[Extracted page text data]
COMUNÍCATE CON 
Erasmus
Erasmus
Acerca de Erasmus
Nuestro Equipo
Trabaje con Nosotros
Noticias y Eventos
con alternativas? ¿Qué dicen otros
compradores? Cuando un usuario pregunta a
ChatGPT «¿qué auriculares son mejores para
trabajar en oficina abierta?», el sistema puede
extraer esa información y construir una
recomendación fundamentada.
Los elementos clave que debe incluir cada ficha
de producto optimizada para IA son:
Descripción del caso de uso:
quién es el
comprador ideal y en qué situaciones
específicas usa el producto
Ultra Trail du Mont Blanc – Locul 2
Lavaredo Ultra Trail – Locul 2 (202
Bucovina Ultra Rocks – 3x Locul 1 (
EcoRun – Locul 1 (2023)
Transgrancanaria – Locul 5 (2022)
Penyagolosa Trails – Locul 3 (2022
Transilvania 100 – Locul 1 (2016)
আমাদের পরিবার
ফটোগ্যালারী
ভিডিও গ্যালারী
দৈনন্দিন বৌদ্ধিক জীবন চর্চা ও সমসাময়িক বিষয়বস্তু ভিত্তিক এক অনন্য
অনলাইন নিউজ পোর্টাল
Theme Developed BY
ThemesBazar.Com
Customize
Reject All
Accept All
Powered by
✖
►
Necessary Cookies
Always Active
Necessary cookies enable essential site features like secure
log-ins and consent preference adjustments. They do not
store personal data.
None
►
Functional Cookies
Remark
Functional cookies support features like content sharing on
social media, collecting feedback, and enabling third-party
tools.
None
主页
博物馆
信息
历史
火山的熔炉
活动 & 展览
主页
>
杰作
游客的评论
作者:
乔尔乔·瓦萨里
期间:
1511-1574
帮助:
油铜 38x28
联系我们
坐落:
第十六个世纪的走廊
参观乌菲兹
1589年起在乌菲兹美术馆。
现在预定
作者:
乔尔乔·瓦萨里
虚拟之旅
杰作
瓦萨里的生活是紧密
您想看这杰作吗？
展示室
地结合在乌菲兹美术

• _What you are asked to do_
Among the lines above, find each one containing the string "Ultra" and copy it.

• _Task answer_
Ultra Trail du Mont Blanc – Locul 2
Lavaredo Ultra Trail – Locul 2 (202
Bucovina Ultra Rocks – 3x Locul 1 (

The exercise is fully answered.